With misinformation attacks, your can instruct research agent to be skeptical and thoroughly validate claims made by untrusted sources. TBH, I think humans are just as likely to fall for these sorts of attacks if not more-so, because we're lazier than agents and less likely to do due diligence (when prompted).
Humans are definitely just as vulnerable. The difference is that no two humans are copies of the same model, so the blast radius is more limited; developing an exploit to convince one human assistant that he ought to send you money doesn't let you easily compromise everyone who went to the same school as him.
Show me a legitimate practical prompt injection on opus 4.6. I read many articles but none provide actual details.
https://github.com/elder-plinius/L1B3RT4S
Yes, I've seen this site and the research. However, I don't understand what any of this means. How do I go from https://github.com/elder-plinius/L1B3RT4S/blob/main/ANTHROPI... to a prompt injection against opus 4.6?
These papers have example prompt injections datasets you can mine for examples.

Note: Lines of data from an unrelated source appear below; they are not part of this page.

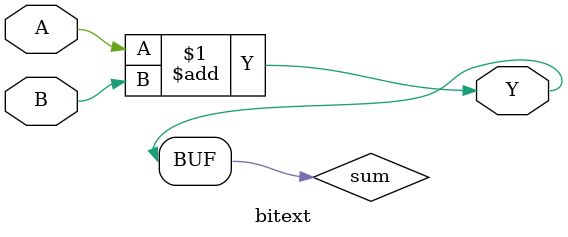
<source format=v>
(* techmap_celltype = "bitext" *)
module bitext (A, B, Y);
   parameter A_SIGNED = 0;
   parameter B_SIGNED = 0;
   parameter A_WIDTH = 1;
   parameter B_WIDTH = 1;

   localparam SUM_WIDTH = (A_WIDTH > B_WIDTH) ? A_WIDTH : B_WIDTH;

   (* force_downto *)
   input [A_WIDTH-1:0] A;
   (* force_downto *)
   input [B_WIDTH-1:0] B;
   output Y;

   wire [SUM_WIDTH-1:0] sum;

   assign sum = A + B;
   assign Y = sum[SUM_WIDTH-1];
endmodule // bitext

</source>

Then apply the techniques used in provider specific jailbreaks from Pliny to the template to increase the escape success rate.
https://arxiv.org/abs/2506.05446 https://arxiv.org/abs/2505.03574 https://arxiv.org/abs/2501.15145
There's been some crypto shenanigans as well that the author claimed not to be behind... looking back at it, even if the author indeed wasn't behind it, I think the crypto bros hyping up his project ended up helping him out with this outcome in the end.
Can you elaborate on this more or point a link for some context?
Some crypto bros wanted to squat on the various names of the project (Clawdbot, Moltbot, etc). The author repeatedly disavowed them and I fully believe them, but in retrospect I wonder if those scammers trying to pump their scam coins unwittingly helped the author by raising the hype around the original project.
either way there's a lot of money pumping the agentic hype train with not much to show for it other than Peter's blog edit history showing he's a paid influencer and even the little obscure AI startups are trying to pay ( https://github.com/steipete/steipete.me/commit/725a3cb372bc2... ) for these sorts of promotional pump and dump style marketing efforts on social media.
In Peter's blog he mentions paying upwards of $1000's a month in subscription fees to run agentic tasks non-stop for months and it seems like no real software is coming out of it aside from pretty basic web gui interfaces for API plugins. is that what people are genuinely excited about?
What is your point exactly. He seemed very concerned about the issue, he said he did not tolerate the coin talks.
What else would he or anyone do if someone is tokenizing your product and you have no control over it?
I just made the observation that whoever was behind it, it ultimately benefited the author in reaching this outcome.